- [Exercise directions] Everything in the data except the pictures belongs in your answer, copied exactly.
::::::::
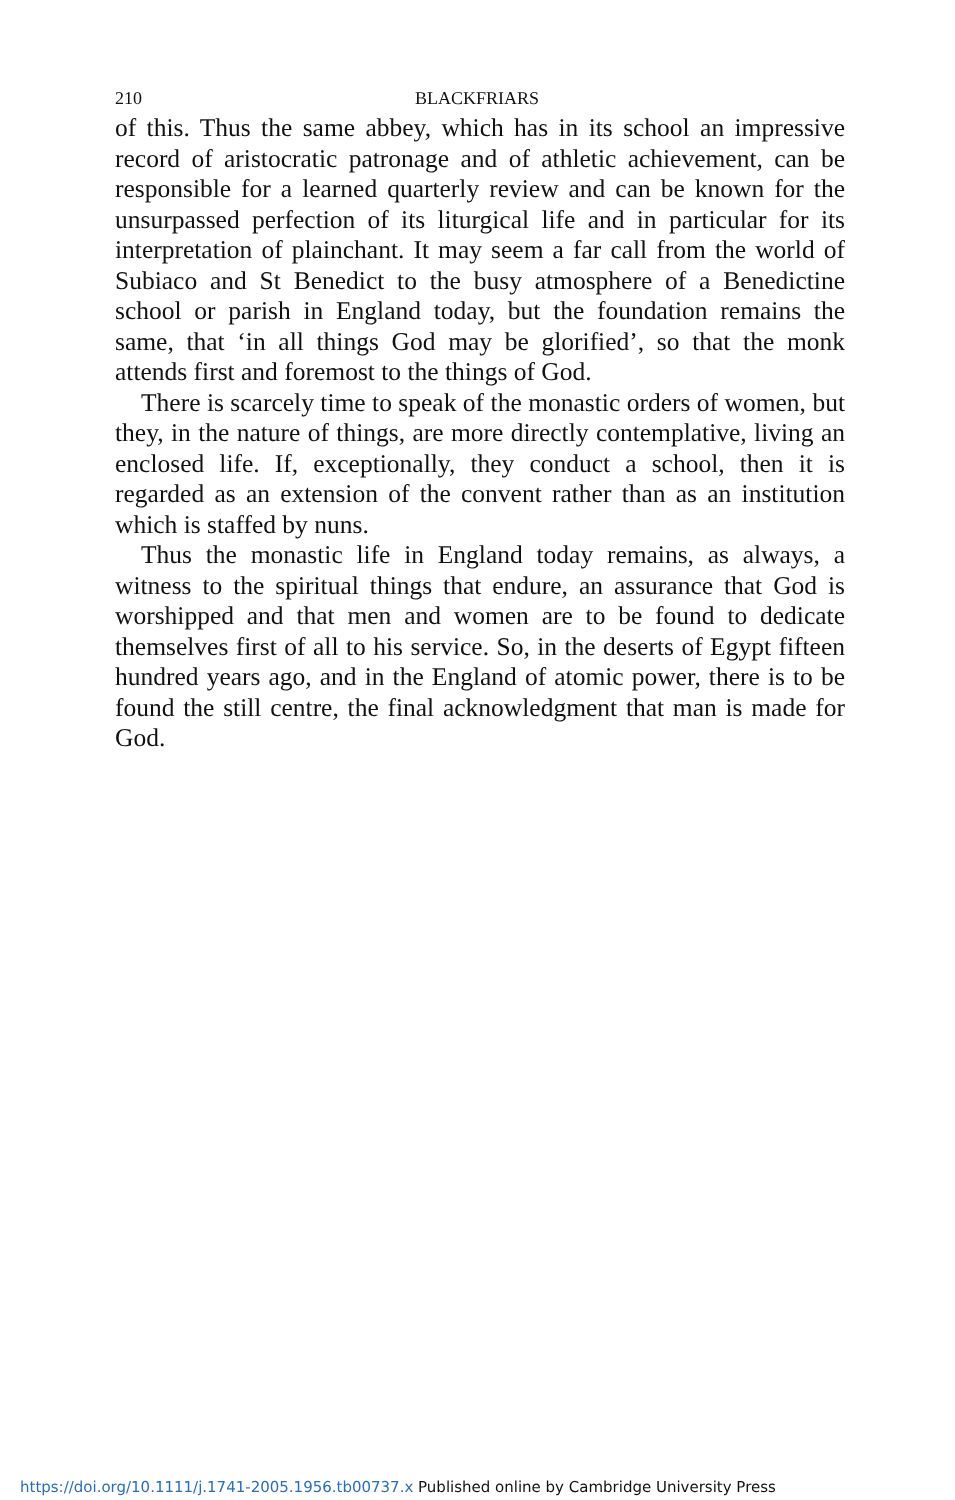210 BLACKFRIARS
of this. Thus the same abbey, which has in its school an impressive record of aristocratic patronage and of athletic achievement, can be responsible for a learned quarterly review and can be known for the unsurpassed perfection of its liturgical life and in particular for its interpretation of plainchant. It may seem a far call from the world of Subiaco and St Benedict to the busy atmosphere of a Benedictine school or parish in England today, but the foundation remains the same, that ‘in all things God may be glorified’, so that the monk attends first and foremost to the things of God.
There is scarcely time to speak of the monastic orders of women, but they, in the nature of things, are more directly contemplative, living an enclosed life. If, exceptionally, they conduct a school, then it is regarded as an extension of the convent rather than as an institution which is staffed by nuns.
Thus the monastic life in England today remains, as always, a witness to the spiritual things that endure, an assurance that God is worshipped and that men and women are to be found to dedicate themselves first of all to his service. So, in the deserts of Egypt fifteen hundred years ago, and in the England of atomic power, there is to be found the still centre, the final acknowledgment that man is made for God.
https://doi.org/10.1111/j.1741-2005.1956.tb00737.x Published online by Cambridge University Press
::::::::
- [Response below]
210 BLACKFRIARS
of this. Thus the same abbey, which has in its school an impressive record of aristocratic patronage and of athletic achievement, can be responsible for a learned quarterly review and can be known for the unsurpassed perfection of its liturgical life and in particular for its interpretation of plainchant. It may seem a far call from the world of Subiaco and St Benedict to the busy atmosphere of a Benedictine school or parish in England today, but the foundation remains the same, that ‘in all things God may be glorified’, so that the monk attends first and foremost to the things of God.
There is scarcely time to speak of the monastic orders of women, but they, in the nature of things, are more directly contemplative, living an enclosed life. If, exceptionally, they conduct a school, then it is regarded as an extension of the convent rather than as an institution which is staffed by nuns.
Thus the monastic life in England today remains, as always, a witness to the spiritual things that endure, an assurance that God is worshipped and that men and women are to be found to dedicate themselves first of all to his service. So, in the deserts of Egypt fifteen hundred years ago, and in the England of atomic power, there is to be found the still centre, the final acknowledgment that man is made for God.
https://doi.org/10.1111/j.1741-2005.1956.tb00737.x Published online by Cambridge University Press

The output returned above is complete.